(Stored data entries):
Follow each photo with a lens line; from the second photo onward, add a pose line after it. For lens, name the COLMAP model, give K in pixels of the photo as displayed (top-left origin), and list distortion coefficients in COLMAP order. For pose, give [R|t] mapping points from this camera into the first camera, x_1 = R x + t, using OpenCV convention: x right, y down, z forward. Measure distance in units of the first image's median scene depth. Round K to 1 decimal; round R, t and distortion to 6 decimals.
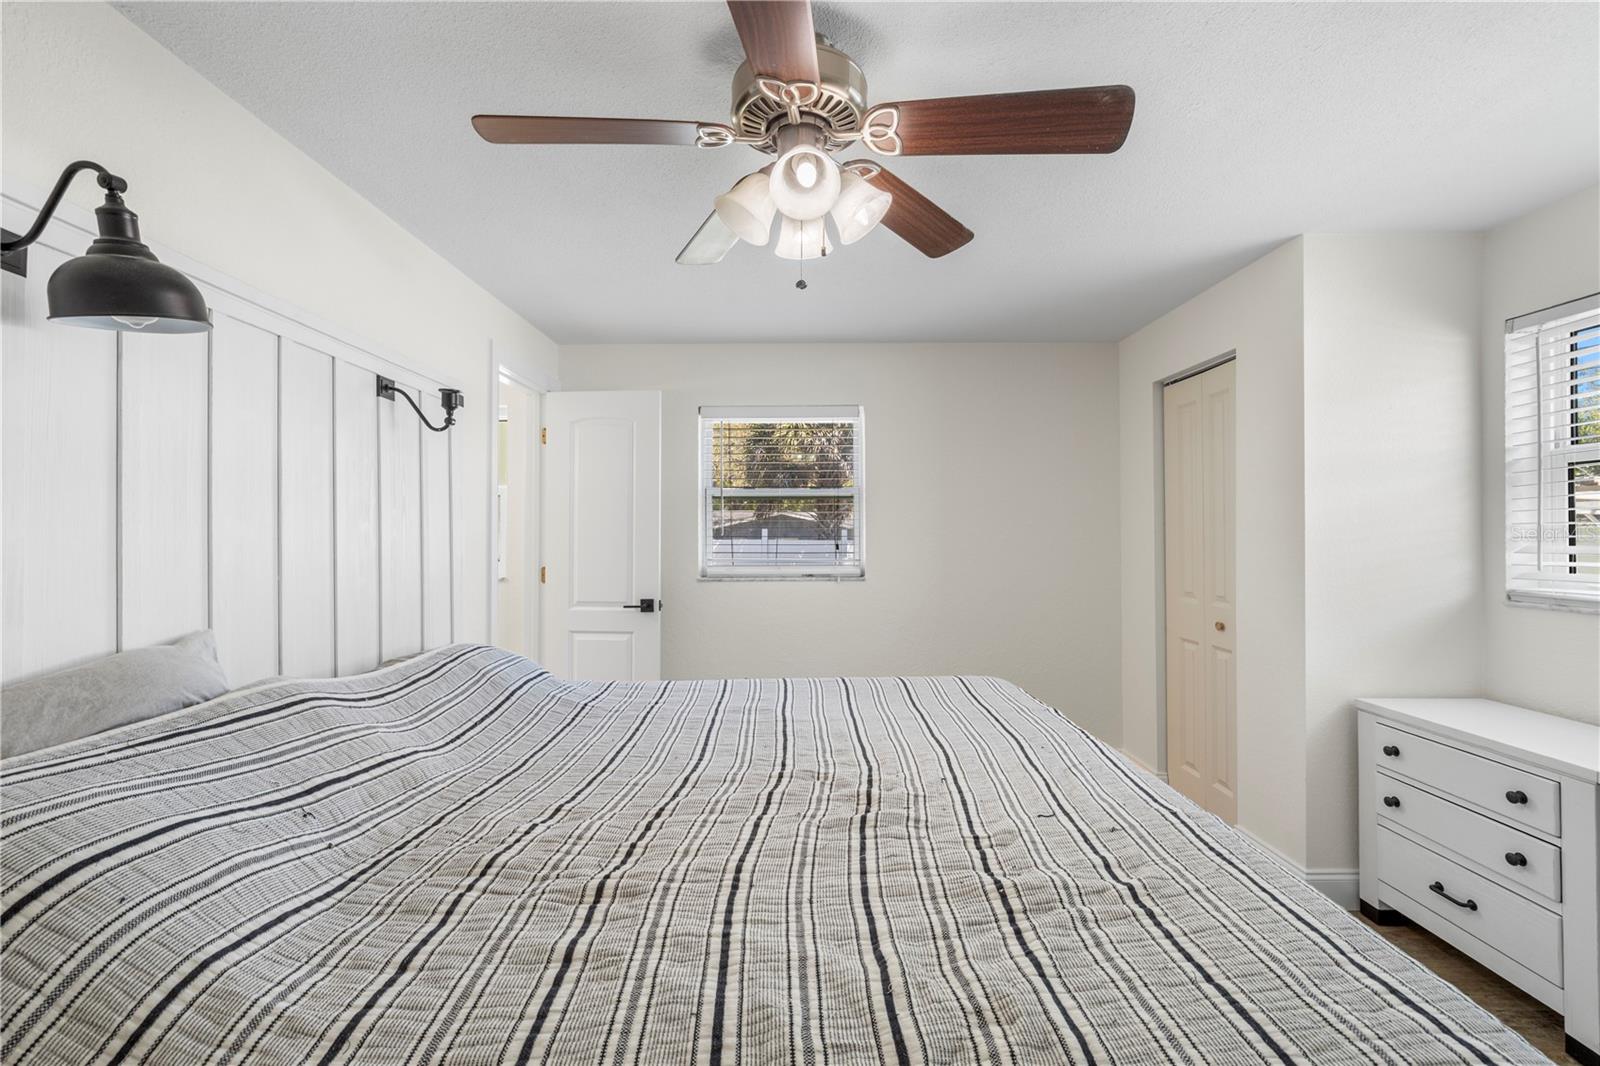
lens RADIAL K [[677.6, 0, 800.7], [0, 677.6, 521.5], [0, 0, 1]] dist [0.003337, 0.000029]
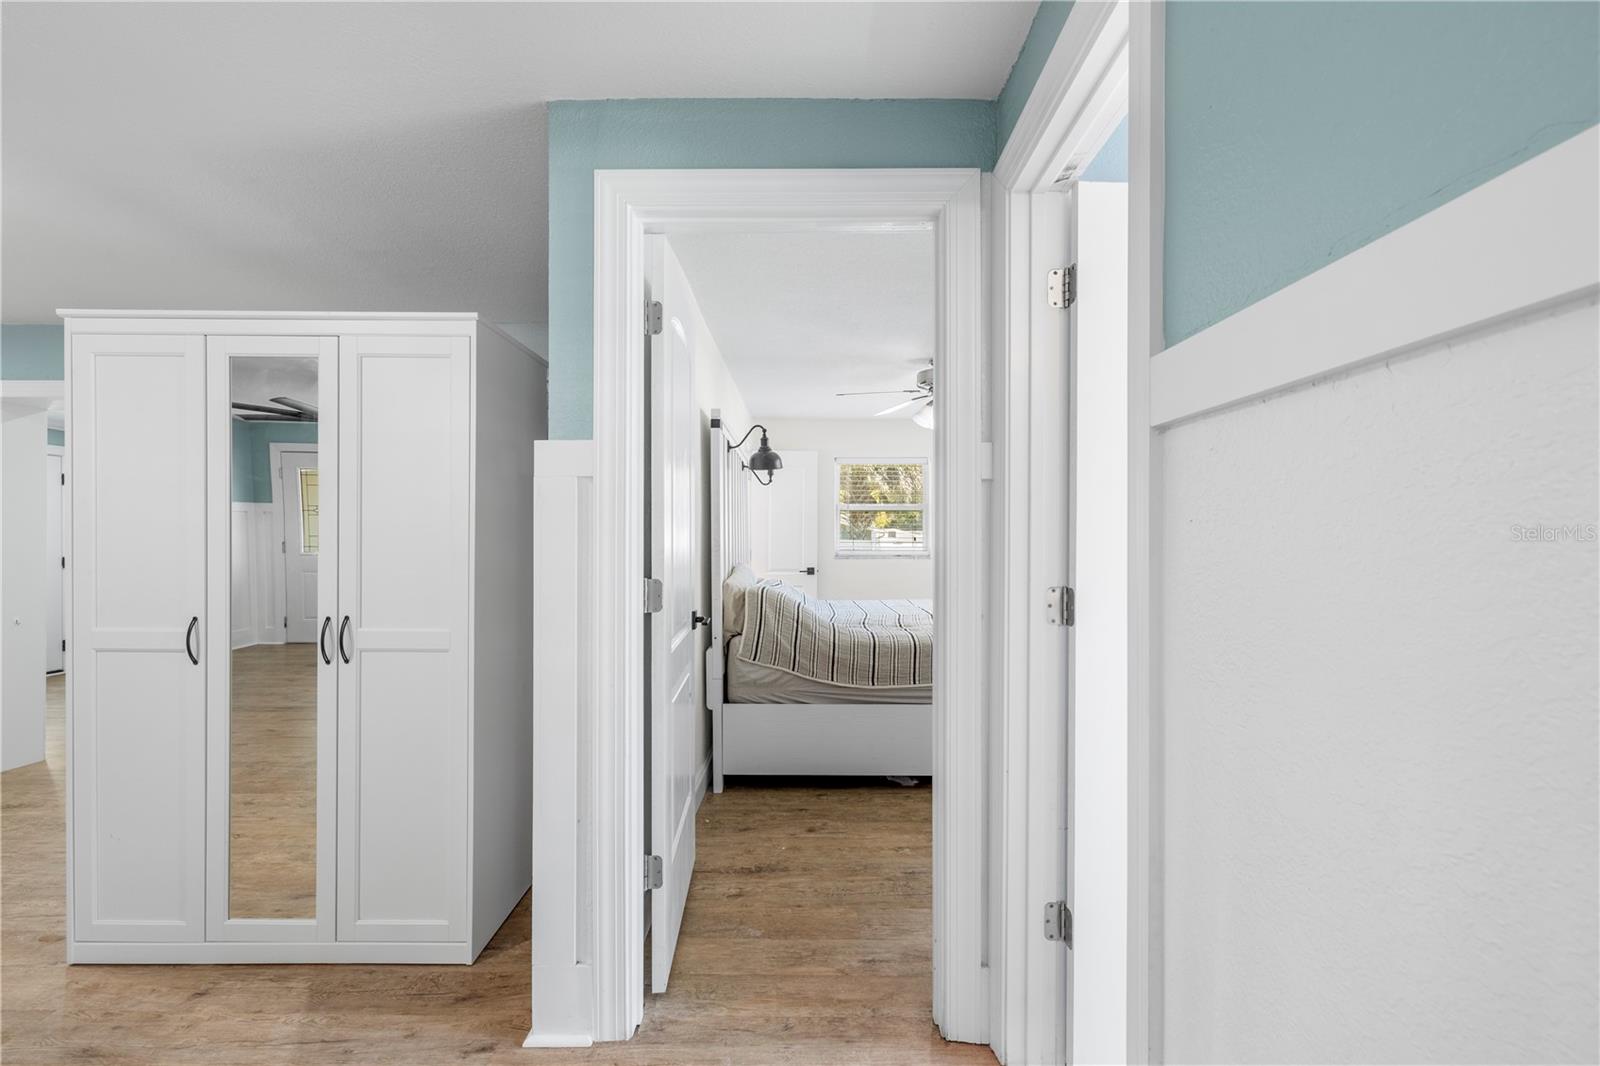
lens RADIAL K [[677.6, 0, 797.0], [0, 677.6, 533.5], [0, 0, 1]] dist [0.003337, 0.000029]
pose [[0.999954, -0.000403, -0.009609, -0.378835], [0.000530, 0.999912, 0.013253, 0.000714], [0.009603, -0.013257, 0.999866, -1.226405]]
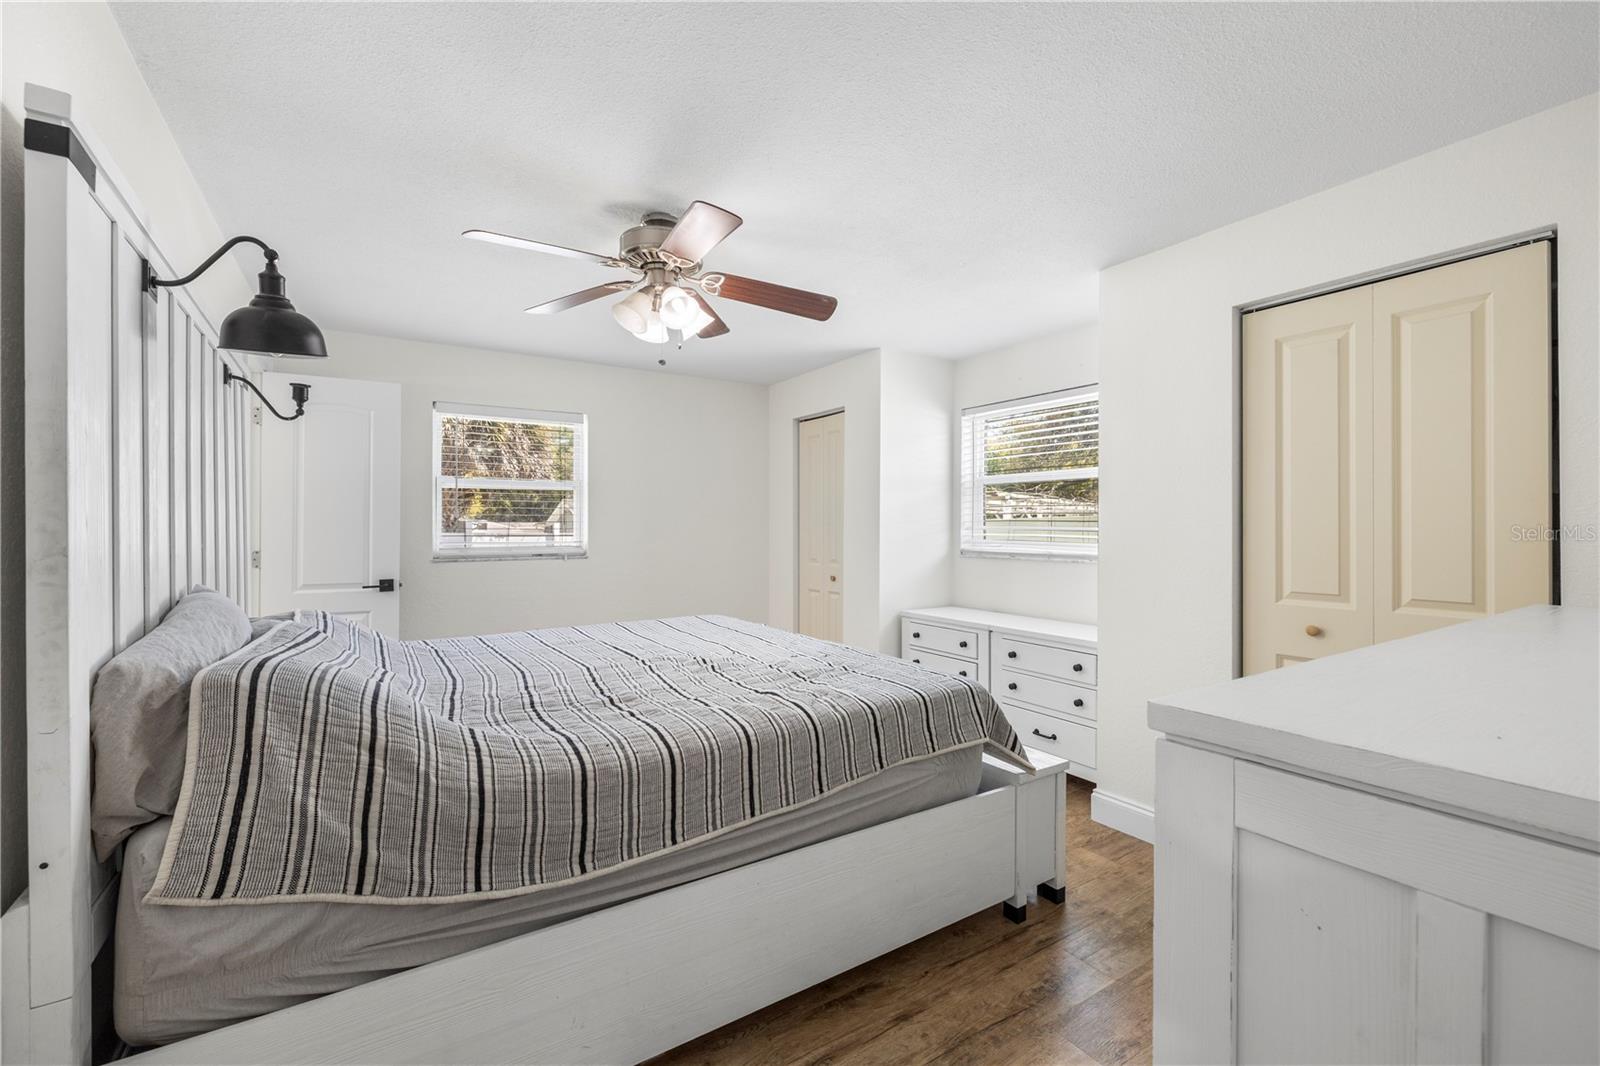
lens RADIAL K [[677.6, 0, 803.2], [0, 677.6, 525.2], [0, 0, 1]] dist [0.003337, 0.000029]
pose [[0.838869, 0.003562, 0.544321, -0.400157], [-0.010040, 0.999910, 0.008930, 0.020862], [-0.544240, -0.012956, 0.838829, -0.383699]]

(Problem requirements): Please rewrite everything from the start of the rows down to the line containing "525.2], [0, 0, 1]] dist [0.003337, 0.000029]", replacing "photo" with "image" and changing nothing else. Leave the pictures out.

(Solution to the problem):
Follow each image with a lens line; from the second image onward, add a pose line after it. For lens, name the COLMAP model, give K in pixels of the image as displayed (top-left origin), and list distortion coefficients in COLMAP order. For pose, give [R|t] mapping points from this camera into the first camera, x_1 = R x + t, using OpenCV convention: x right, y down, z forward. Measure distance in units of the first image's median scene depth. Round K to 1 decimal; round R, t and distortion to 6 decimals.
lens RADIAL K [[677.6, 0, 800.7], [0, 677.6, 521.5], [0, 0, 1]] dist [0.003337, 0.000029]
lens RADIAL K [[677.6, 0, 797.0], [0, 677.6, 533.5], [0, 0, 1]] dist [0.003337, 0.000029]
pose [[0.999954, -0.000403, -0.009609, -0.378835], [0.000530, 0.999912, 0.013253, 0.000714], [0.009603, -0.013257, 0.999866, -1.226405]]
lens RADIAL K [[677.6, 0, 803.2], [0, 677.6, 525.2], [0, 0, 1]] dist [0.003337, 0.000029]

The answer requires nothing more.